=== DIRECTIONS ===
Starting with the first line of the material and going on through the line with "10: (139, 179)", copy those lines out word for word.

=-=-=-=-=

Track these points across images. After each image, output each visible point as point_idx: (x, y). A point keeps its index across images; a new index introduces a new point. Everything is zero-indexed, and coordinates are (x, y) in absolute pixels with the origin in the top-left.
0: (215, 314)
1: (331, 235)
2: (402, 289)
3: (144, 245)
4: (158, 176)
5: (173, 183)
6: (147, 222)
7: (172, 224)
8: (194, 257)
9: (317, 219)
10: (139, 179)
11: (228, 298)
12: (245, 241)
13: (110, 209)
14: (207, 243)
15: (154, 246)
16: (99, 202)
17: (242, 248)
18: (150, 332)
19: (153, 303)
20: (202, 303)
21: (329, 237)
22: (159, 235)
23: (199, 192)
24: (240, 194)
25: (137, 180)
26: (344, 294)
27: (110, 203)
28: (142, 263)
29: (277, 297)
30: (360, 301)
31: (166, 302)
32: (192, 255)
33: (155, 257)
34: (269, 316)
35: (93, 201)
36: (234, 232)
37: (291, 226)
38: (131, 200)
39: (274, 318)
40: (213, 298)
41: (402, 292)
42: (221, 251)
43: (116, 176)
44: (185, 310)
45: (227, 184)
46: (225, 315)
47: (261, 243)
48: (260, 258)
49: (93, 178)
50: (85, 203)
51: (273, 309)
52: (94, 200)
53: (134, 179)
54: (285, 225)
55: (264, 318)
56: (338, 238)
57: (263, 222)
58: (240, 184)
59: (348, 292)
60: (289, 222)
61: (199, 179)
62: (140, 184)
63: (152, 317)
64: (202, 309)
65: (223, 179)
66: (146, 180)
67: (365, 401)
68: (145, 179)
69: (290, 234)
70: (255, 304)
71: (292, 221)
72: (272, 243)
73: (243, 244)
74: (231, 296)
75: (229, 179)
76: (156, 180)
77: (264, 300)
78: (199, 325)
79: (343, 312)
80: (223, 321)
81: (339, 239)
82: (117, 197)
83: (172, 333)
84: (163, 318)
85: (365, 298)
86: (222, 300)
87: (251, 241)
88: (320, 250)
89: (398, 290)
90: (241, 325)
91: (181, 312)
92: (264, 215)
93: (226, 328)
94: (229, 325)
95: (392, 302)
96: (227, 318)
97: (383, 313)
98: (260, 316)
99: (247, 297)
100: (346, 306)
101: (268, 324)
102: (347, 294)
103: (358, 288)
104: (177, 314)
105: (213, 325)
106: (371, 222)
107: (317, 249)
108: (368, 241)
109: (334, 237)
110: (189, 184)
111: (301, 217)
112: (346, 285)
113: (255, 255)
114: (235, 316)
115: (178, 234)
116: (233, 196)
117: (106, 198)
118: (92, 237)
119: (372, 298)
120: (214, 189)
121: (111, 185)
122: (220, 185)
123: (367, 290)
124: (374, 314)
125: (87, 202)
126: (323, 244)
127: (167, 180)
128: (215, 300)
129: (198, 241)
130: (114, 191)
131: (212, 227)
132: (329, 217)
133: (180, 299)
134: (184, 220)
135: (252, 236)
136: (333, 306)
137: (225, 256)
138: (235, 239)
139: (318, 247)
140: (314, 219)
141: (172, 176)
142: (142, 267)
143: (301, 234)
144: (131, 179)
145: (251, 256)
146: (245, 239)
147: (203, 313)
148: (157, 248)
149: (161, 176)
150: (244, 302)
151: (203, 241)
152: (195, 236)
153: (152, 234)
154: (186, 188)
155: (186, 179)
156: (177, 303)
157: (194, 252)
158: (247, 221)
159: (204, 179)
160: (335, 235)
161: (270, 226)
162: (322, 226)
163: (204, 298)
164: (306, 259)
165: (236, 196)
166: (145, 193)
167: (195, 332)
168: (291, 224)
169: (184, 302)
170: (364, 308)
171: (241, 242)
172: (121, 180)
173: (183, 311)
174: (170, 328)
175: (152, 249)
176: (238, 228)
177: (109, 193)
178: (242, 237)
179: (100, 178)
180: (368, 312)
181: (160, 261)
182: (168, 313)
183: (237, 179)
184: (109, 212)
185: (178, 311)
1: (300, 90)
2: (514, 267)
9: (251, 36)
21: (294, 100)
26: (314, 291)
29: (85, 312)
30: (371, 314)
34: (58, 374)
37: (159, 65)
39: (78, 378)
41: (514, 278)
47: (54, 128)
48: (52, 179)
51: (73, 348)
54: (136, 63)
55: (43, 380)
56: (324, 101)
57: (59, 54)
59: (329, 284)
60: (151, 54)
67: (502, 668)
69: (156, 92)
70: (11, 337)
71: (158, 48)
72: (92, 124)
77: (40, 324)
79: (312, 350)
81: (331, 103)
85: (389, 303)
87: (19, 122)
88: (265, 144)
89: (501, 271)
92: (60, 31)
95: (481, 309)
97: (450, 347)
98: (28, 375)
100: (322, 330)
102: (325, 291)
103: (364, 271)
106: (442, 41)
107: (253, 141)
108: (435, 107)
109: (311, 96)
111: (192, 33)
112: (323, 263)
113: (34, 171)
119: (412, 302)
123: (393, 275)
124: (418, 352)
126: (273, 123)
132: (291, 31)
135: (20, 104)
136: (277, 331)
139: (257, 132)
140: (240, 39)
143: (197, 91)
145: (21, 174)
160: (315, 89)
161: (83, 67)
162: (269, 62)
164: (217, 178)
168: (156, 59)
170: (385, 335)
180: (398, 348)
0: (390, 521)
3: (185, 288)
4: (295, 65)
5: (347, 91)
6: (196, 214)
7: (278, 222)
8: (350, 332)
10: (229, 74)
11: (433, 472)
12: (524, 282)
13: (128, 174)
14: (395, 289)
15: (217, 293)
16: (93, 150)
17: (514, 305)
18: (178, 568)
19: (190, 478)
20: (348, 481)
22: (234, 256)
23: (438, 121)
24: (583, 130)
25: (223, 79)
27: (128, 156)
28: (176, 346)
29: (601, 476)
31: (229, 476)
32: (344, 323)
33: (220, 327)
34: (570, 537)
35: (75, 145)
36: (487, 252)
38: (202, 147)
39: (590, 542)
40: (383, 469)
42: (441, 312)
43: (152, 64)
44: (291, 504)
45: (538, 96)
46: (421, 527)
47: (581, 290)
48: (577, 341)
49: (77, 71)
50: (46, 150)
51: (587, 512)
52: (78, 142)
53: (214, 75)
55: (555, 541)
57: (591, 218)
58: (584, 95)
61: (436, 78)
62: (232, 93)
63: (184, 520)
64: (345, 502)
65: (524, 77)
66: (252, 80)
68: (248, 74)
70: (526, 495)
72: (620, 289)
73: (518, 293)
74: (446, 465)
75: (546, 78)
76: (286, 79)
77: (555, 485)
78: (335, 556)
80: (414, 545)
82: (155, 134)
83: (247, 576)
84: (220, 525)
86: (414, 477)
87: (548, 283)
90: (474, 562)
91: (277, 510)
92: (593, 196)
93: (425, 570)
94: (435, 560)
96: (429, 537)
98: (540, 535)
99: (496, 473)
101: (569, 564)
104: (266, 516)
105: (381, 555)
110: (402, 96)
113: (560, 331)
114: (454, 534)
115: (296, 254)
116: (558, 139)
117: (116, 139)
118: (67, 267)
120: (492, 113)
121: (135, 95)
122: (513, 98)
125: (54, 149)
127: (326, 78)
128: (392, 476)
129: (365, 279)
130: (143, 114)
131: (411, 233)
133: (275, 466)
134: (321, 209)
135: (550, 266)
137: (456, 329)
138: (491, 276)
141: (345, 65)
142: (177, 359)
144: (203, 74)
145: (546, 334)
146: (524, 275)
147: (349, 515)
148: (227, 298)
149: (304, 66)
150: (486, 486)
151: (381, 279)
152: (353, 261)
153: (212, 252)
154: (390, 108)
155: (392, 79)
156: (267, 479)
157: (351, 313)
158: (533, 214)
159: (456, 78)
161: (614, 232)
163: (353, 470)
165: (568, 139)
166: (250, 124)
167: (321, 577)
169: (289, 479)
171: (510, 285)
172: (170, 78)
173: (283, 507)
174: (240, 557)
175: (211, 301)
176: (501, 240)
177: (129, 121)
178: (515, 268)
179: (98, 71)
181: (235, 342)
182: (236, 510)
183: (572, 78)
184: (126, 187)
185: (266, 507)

=-=-=-=-=

=== EXERCISE ANSWER ===
Track these points across images. After each image, output each visible point as point_idx: (x, y). A point keeps its index across images; a new index introduces a new point. Everything is zero-indexed, and coordinates are (x, y) in absolute pixels with the origin in the top-left.
0: (215, 314)
1: (331, 235)
2: (402, 289)
3: (144, 245)
4: (158, 176)
5: (173, 183)
6: (147, 222)
7: (172, 224)
8: (194, 257)
9: (317, 219)
10: (139, 179)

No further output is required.